Being someone that always tries to find a reason for everything, it’s sometimes hard, especially when everything seems to be heading in the opposite direction of the way you want to be going.
It’s almost a month ago now since my great grandma past, and some days I find myself asking why? Surely there has to be a reason that some higher power, whatever that may be, decided that it was her time to go. And maybe there was, and maybe I know the answer, but that is all a tale for another day.
I am also starting to question how I came to be seeing a guy for over two months, after possibly being THE number one activist for the single-life? After all of my rambling on about how good life is when you are a single 18-year-old girl, I find myself almost in a relationship?
As amazing as my relationship is with this boy, it is still hard to comprehend. Am I the biggest hypocrite to walk this earth?
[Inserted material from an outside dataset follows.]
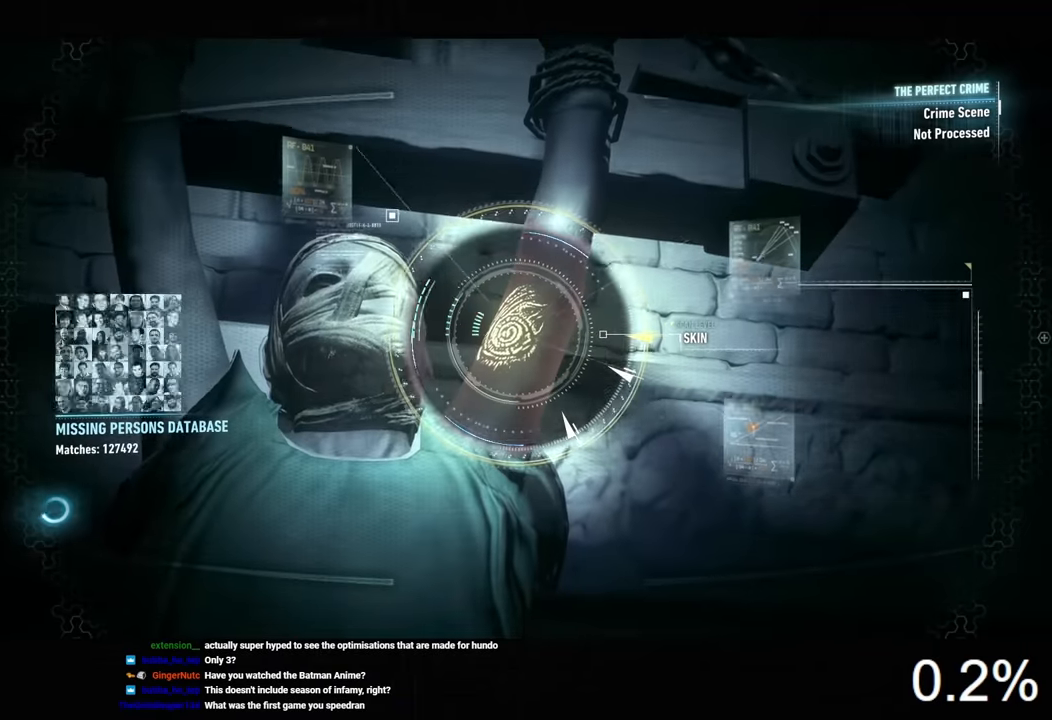
{"keys": ["space"], "mouse": [], "events": []}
I find myself picking fights with him 24/7 thinking that maybe he will leave, and I will be single again, and then I will have the comfort of knowing that I was promoting the life that I was actually living. But he hasn’t left, and I don’t really think I want him to, but there is still this lingering feeling that I am living a double life.
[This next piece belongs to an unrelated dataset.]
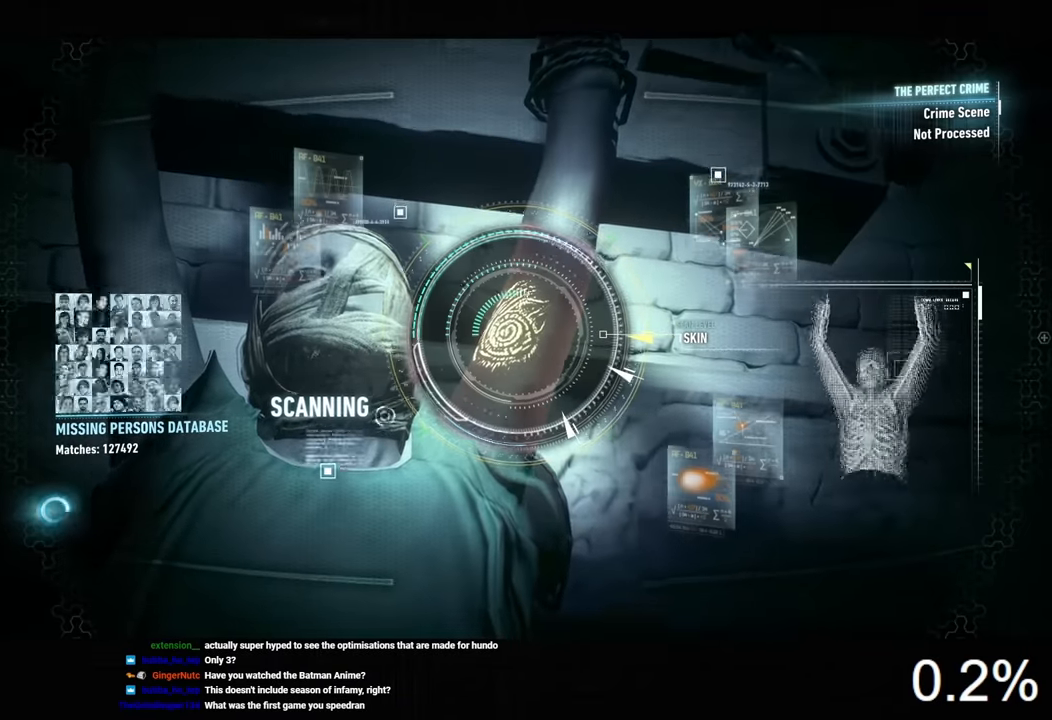
{"keys": ["space"], "mouse": [], "events": []}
I am online preaching that the best way to live is basically boy-free, while sitting in my bed watching a movie with the guy I am seeing. I am telling you all to have a strong, empowering and close-nit relationship with your girlfriends, yet it feels like forever since I have been together with mine, or even spoken to them.
But at the end of the day, I have to keep telling myself that there is a reason why I was writing on topics like focusing on yourself and not worrying about relationships back then, and why I am in one now. There is a reason why all of my girlfriends in SMC are busy now, and we all haven’t had the time to catch up with one another as a group. I just have to wait for that reason to become apparent.
It really is scary sometimes when you are unsure why different things are happening, or why some things aren’t, but at the end of the day, you just have to let fate do its magic.